At noon on Thursday, September 11th (what is it about that date?), I had already evacuated to Bryan, and was settled in my lounger watching Galveston Reality TV when my cell phone chimed. It was the alarm company calling to let me know the front door of my office “had been breached.”
“Do you want us to go check it out?” they asked.
“Do you have a submarine?” I asked back.
A full 24+ hours before a drop of rain had fallen, and the Gulf had crossed FM 3005 just west of the end of the Seawall and climbed four feet to our front door. Is it any wonder so many people were caught unawares?
Here’s what’s left of our office. We called her the S.S. Minnow. Her remains were swept to the curb today. She has set sail, and she will be missed:
The Seawall has been pretty normal for nearly two weeks now.

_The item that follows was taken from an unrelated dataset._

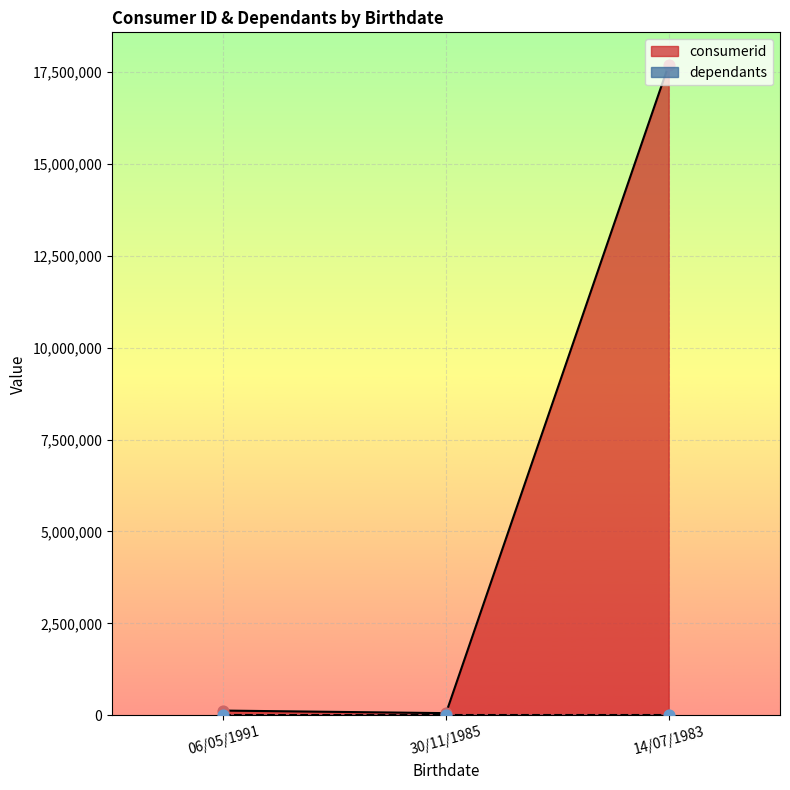

What is the change in value from 30/11/1985 to 14/07/1983?

+17629573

Most front row restaurants are open — Gaido’s, The Spot, Olympia Grill, Benno’s, Saltgrass, Landry’s, Fish Tales — almost all of them. The sign outside Miller’s says October 31st… and then we will be complete in that category.

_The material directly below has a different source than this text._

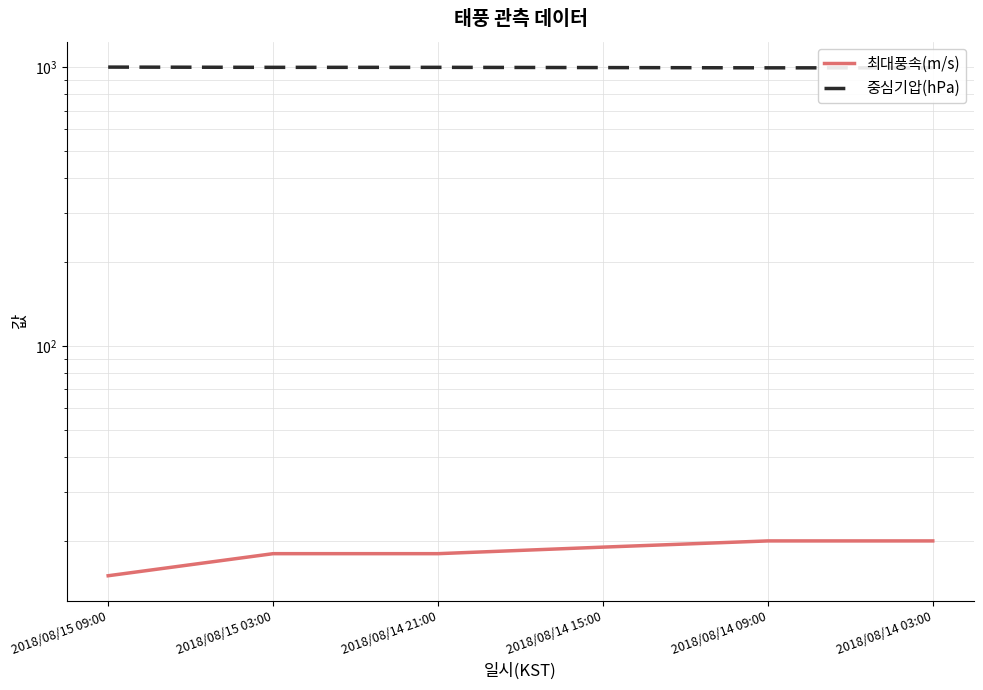

Is the value of 중심기압(hPa) at 2018/08/14 15:00 greater than the value of 최대풍속(m/s) at 2018/08/15 09:00?

Yes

The Strand looks a little like I imagine downtown Baghdad: dusty, dirty, blown out store fronts. Somebody asked me today what was open on the Strand. I had to break the news to her gently — every single ground floor business on the Strand — and on Mechanic, and Market, and Postoffice — got about 10 feet of water. Feet, not inches. It will all be brought back sparkling and new — but it is not open now. Not even close. I think Rudy & Paco’s is saying January. Sounds about right for most places.
But Dickens on the Strand should be great! Street vendors on the brick streets — just like it was in the 19th Century, right? Ya’ll come!